Critics have tagged Graves as a Greitens stooge who was quickly emmeshed the GOP civil war that erupted earlier this year.
However, the state party in Missouri is largely an instrument of governor’s office. So it’s not clear, short of resigning, how else Graves could have played it.
And one Republican puts it in the context of a party in near constant turmoil for years… Starting with Ed Martin’s time at the helm when fundraising sank, through the Tom Schweich suicide and the subsequent finger-pointing, into the Greitens Era which quickly imploded into a spawning of scandals, these have not been easy times to head the organization. In that context, this insider says Graves should be praised for keeping the party apparatus focused on defeating Claire McCaskill during an unsettled time for the Missouri Republican Party.

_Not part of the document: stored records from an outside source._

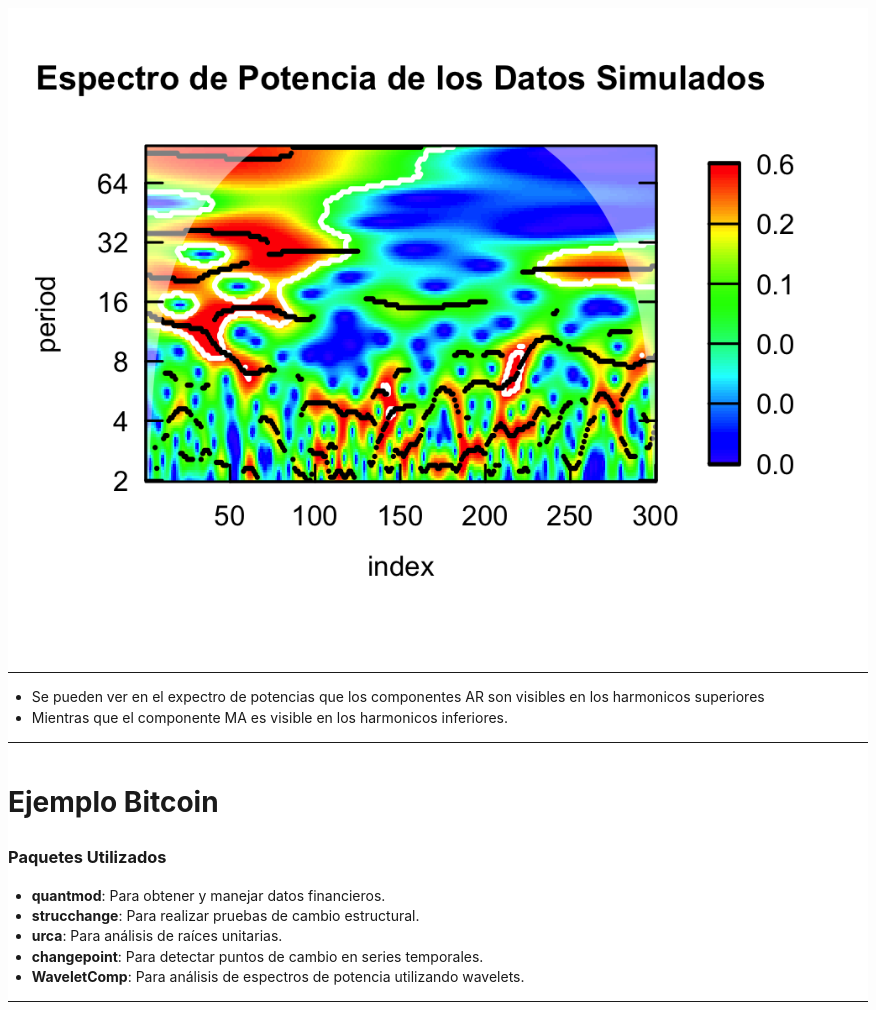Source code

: ![fig10.png](fig10.png)

---

- Se pueden ver en el expectro de potencias que los componentes AR son visibles en los harmonicos superiores
- Mientras que el componente MA es visible en los harmonicos inferiores. 

---

# Ejemplo Bitcoin

### Paquetes Utilizados

- **quantmod**: Para obtener y manejar datos financieros.
- **strucchange**: Para realizar pruebas de cambio estructural.
- **urca**: Para análisis de raíces unitarias.
- **changepoint**: Para detectar puntos de cambio en series temporales.
- **WaveletComp**: Para análisis de espectros de potencia utilizando wavelets.

---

Ultimately another Republican says, the election results are a vindication of Graves.
Peters Baker Won’t Charge MJ Cases
It appears that the passage of medical marijuana will be accompanied by a general loosening of marijuana prosecutions. Kansas City Star reports that “Jackson County Prosecutor Jean Peters Baker said Tuesday that her office will stop prosecuting most marijuana possession cases. The policy change, which will affect charging decisions at the state court level in Kansas City, Independence and throughout Jackson County… Jackson County prosecutors are not the first to make the move. In June, St. Louis Circuit Attorney Kim Gardner announced that her office would no longer prosecute people for possession of small amounts of marijuana. Prosecutors in other large cities, including Philadelphia and in the New York borough of Manhattan, have also announced similar policies in recent months…”
Jamie Birch added Missouri Public Service Commission.
Jay Hahn added Gateway Air Conditioning Contractors.
Sarah Johnson added Missouri State Public Defender System.
Ann Mattingly deleted Otsuka America Pharmaceutical, Inc.
Tonya Finley-McCaw formed a candidate committee (Tonya Finley-Mccaw For 22nd Ward Alderwoman) to run for St. Louis City Alderwoman as a Democrat.
Fred Kratky formed a candidate committee (Friends Of Fred Kratky) to run for House 82 in 2020 as a Democrat.
SaferMo.Com - $12,500 from Missouri Construction Industry Advancement Fund.
Chouteau PAC - $6,000 from Missouri Alliance for Freedom Grace River PAC.
Uniting Missouri PAC - $10,000 from Gold Rush Amusements Inc.
Uniting Missouri PAC - $10,000 from Ameren Missouri.
Happy birthday to Mayor Lyda Krewson.